You versus the narcissists.
Caring doesn’t fit on their bar chart.
Risk and responsibility doesn’t trend on graphs.
Sacrifice isn’t trackable.
Helping others has no metric that they can compute or compare and shame.
Thus, transactions and inert completed “tasks” is the game, you must sadly play, to outsmart “them” and preserve your energy and self-respect. I am surprised how many of you stick yourselves within their web. The ICB and PCN is a mere blanket over your faces.

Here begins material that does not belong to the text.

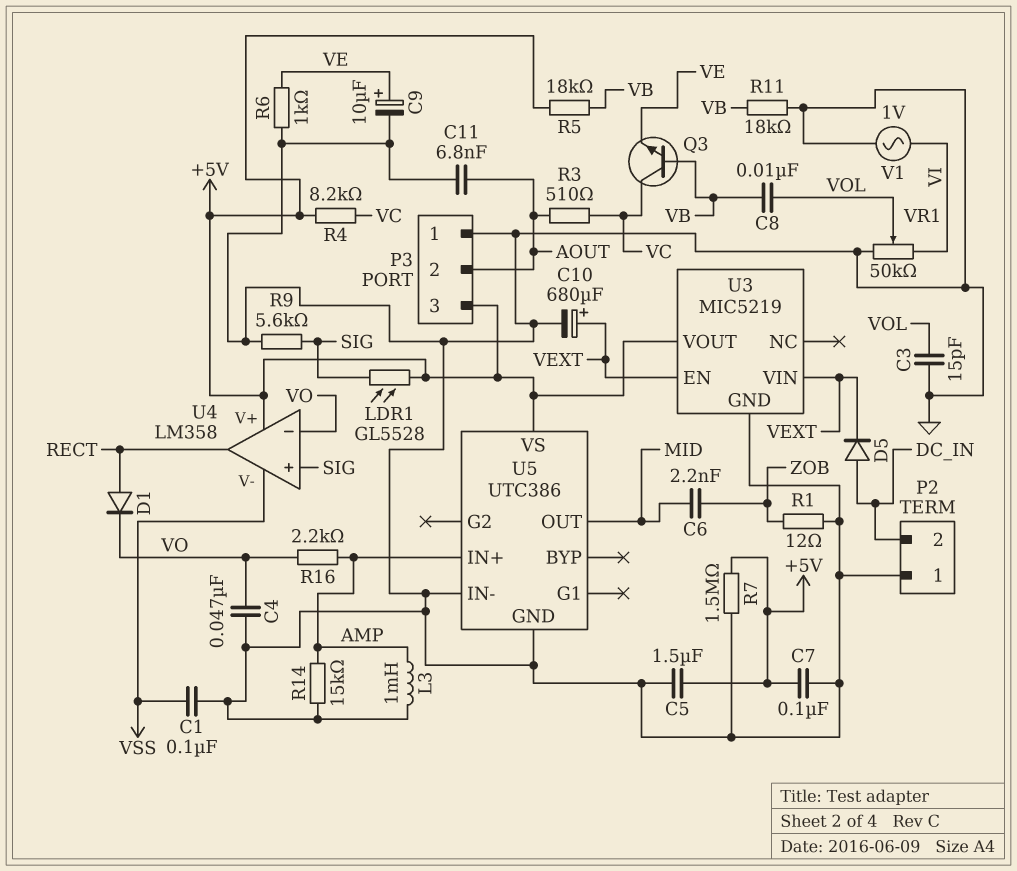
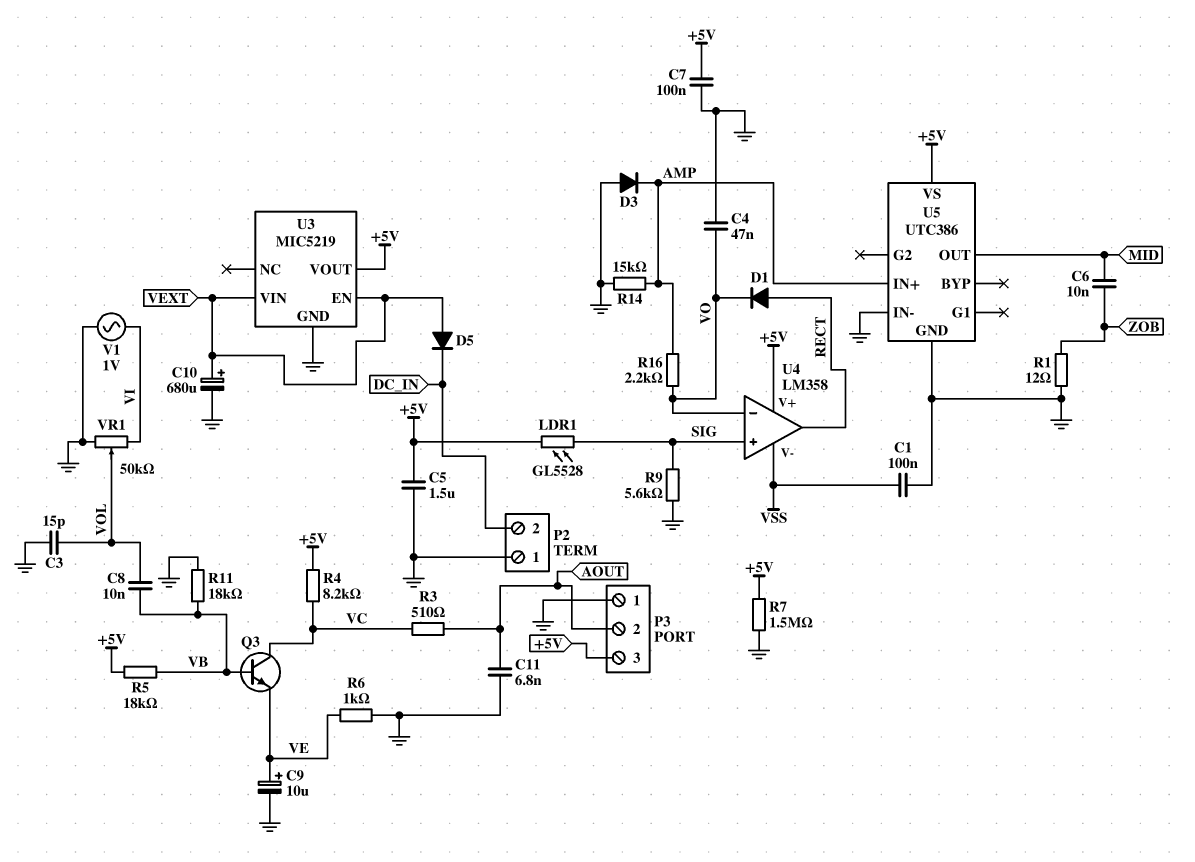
C6: 2.2nF (MID, ZOB) -> 10nF (MID, ZOB)
D3: none -> diode (A GND, K AMP)
D5: diode (A DC_IN, K VEXT) -> diode (A VEXT, K DC_IN)
L3: 1mH (AMP, GND) -> none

David Church 30 September, 2022 10:26 am

A lovely, uplifting stpry, and reminder that it is not all the fancy meds and devices that matter most to spirituality, but the loving kindness of another human who cares.
I think schools of medicine and nursing are forgetting this, and maybe now is the time for them to take it up again.
And I hope you have put in the RTA-medical attendant form for payment, as that is one extra that does NOT come out of GP global sum.

Carpe Vinum 30 September, 2022 3:21 pm

One of the most insightful and erudite articles I have read in a good while! 👏👏

Patrufini Duffy 5 October, 2022 2:26 pm

I think the number of people on sertraline and winging a trendy ADHD diagnosis currently, with some cowboy high street “private doctors” needs to be counted. Observational point.